Clarify Health analyzed two of the most common types of surgical episodes, total hip arthroplasty (THA), commonly known as hip replacements, and total knee arthroplasty (TKA), commonly known as knee replacements. For both hip and knee replacements, higher provider surgical volume is associated with better outcomes across multiple dimensions and multiple care settings, even after adjusting for differences in patient characteristics. Major findings included:

– – Lower rates of post-acute inpatient readmission at both 7 and 60 days
– – Lower rates of revision surgeries
– – Lower rates of post-surgical stay orthopedic specialist visits, emergency department visits, and inpatient days
– – Lower episode-level and orthopedic-specific standard dollar amounts

When Clarify Health stratified hip and knee replacements by place of service (inpatient (IP), outpatient (OP), and ambulatory surgical center (ASC) settings), volume-outcome relationships largely remain.

– – Post-surgical ED utilization rates are approximately 21% lower for high-volume surgeons in an IP setting compared to low-volume surgeons, 35% lower in an OP setting, and 34% lower in an ASC setting
– – Readmission rates are approximately 32% lower for high-volume surgeons in an IP setting compared to low-volume surgeons, 47% lower in an OP setting, and 74% lower in an ASC setting
– – Revision surgery rates are approximately 7% lower for high-volume surgeons in an IP setting compared to low-volume surgeons, 40% lower in an OP setting, and 5% higher in an ASC setting

Its findings imply clinical benefits for patients who undergo hip and knee replacement surgeries with high-volume surgeons, even after adjusting for patient and other characteristics.

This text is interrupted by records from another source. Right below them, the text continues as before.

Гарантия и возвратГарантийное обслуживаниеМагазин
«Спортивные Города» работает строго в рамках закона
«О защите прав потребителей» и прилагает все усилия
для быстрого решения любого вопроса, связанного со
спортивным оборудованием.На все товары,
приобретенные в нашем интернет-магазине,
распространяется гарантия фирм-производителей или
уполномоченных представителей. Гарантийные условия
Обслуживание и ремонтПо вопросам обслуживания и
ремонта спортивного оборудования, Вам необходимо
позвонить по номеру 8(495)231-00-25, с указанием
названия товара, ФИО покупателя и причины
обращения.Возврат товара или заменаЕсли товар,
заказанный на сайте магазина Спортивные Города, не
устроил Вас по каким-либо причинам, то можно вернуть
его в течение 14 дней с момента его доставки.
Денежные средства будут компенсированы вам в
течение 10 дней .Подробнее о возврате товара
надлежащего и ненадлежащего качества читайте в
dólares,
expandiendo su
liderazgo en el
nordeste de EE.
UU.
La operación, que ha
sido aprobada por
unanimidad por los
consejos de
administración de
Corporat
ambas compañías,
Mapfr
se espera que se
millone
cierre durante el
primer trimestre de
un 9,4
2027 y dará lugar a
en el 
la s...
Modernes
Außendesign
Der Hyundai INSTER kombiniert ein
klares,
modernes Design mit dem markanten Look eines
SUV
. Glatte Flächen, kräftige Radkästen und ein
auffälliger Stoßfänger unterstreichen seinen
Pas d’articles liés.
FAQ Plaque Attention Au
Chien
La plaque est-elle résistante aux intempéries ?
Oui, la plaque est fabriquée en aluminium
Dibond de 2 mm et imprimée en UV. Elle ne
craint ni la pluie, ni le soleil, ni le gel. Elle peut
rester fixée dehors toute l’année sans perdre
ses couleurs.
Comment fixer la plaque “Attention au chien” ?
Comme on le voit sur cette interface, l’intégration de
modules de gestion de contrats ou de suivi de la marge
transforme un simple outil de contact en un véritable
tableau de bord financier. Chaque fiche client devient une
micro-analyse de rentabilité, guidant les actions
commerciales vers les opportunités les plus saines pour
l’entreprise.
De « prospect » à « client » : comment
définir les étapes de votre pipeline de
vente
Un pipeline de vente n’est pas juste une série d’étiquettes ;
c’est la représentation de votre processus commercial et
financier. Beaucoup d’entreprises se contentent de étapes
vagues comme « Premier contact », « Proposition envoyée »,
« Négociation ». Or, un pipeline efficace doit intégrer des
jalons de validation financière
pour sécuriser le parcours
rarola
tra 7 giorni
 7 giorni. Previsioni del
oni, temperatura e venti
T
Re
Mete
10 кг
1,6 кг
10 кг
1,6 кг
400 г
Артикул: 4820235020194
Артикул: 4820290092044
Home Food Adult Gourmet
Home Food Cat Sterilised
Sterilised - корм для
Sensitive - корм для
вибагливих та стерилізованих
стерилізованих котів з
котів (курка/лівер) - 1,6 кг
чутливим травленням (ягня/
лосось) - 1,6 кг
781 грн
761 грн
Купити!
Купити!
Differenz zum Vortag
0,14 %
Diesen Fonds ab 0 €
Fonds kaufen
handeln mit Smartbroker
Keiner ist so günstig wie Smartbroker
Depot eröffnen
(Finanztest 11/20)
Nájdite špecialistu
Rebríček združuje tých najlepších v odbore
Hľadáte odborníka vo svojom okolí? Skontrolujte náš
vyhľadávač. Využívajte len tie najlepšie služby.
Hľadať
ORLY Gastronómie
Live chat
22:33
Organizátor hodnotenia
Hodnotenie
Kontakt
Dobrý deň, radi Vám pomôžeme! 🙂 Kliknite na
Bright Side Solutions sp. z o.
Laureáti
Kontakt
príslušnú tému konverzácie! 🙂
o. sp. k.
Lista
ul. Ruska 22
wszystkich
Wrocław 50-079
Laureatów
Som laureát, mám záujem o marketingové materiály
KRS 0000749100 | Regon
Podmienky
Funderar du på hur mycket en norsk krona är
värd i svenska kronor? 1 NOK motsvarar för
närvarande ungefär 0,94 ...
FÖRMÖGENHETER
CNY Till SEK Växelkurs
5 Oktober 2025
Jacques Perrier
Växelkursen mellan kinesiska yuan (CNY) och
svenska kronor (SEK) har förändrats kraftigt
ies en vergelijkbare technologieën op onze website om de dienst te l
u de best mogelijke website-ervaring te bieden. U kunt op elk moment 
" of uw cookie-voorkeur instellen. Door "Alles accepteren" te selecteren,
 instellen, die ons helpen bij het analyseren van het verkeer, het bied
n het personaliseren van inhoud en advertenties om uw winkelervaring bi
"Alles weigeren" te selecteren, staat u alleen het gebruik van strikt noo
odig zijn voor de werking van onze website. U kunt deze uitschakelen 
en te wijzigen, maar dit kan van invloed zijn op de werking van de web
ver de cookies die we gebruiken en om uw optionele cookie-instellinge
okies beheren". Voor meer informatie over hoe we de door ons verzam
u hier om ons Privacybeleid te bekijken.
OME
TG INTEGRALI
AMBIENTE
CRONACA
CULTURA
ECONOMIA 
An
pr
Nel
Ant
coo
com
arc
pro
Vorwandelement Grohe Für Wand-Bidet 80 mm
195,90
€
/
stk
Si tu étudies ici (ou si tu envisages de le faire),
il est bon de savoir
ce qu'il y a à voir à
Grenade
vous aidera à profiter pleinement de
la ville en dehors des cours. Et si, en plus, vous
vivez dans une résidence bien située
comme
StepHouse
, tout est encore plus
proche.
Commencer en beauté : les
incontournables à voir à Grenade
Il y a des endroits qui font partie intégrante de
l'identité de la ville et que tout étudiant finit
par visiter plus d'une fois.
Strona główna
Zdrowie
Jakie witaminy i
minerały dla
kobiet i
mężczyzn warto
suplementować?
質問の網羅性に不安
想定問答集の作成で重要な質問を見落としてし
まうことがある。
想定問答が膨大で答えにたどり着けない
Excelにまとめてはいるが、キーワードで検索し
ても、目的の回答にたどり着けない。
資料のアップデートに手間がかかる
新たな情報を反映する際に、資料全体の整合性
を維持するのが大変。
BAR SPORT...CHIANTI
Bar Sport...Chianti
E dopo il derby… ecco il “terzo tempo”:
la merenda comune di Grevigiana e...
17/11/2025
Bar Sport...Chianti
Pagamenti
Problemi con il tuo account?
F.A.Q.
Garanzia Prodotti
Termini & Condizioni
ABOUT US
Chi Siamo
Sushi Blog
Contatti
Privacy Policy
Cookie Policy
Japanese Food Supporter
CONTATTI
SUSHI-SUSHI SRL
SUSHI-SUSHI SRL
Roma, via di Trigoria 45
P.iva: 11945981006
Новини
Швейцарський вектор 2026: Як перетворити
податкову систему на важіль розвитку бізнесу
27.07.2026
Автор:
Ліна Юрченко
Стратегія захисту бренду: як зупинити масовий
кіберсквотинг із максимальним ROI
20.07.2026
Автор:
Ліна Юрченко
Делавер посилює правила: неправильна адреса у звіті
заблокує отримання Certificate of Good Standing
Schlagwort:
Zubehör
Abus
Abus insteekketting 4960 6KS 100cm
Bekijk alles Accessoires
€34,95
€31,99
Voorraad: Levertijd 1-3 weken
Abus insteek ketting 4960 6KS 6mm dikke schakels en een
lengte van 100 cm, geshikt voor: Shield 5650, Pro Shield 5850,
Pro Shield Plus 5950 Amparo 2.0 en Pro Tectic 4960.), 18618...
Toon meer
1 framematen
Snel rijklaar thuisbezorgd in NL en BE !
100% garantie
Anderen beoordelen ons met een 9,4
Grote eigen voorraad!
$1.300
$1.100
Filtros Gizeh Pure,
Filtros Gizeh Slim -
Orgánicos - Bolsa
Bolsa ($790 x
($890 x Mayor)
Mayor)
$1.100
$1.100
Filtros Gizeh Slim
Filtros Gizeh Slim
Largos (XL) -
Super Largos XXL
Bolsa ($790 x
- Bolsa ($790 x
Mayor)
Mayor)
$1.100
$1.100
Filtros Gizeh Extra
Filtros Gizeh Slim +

Payers and health systems have begun to concentrate volume of surgeries and other procedures at specific sites within their networks, often referring to these locations as “centers of excellence” (COEs). For orthopedic surgeries, COEs are often implemented in OP or ASC settings.

COEs have higher relative volume, are actively educating care teams about best practices and current medical research, often obtain special accreditations from national organizations and consistently generate improved outcomes versus lower-volume sites of care.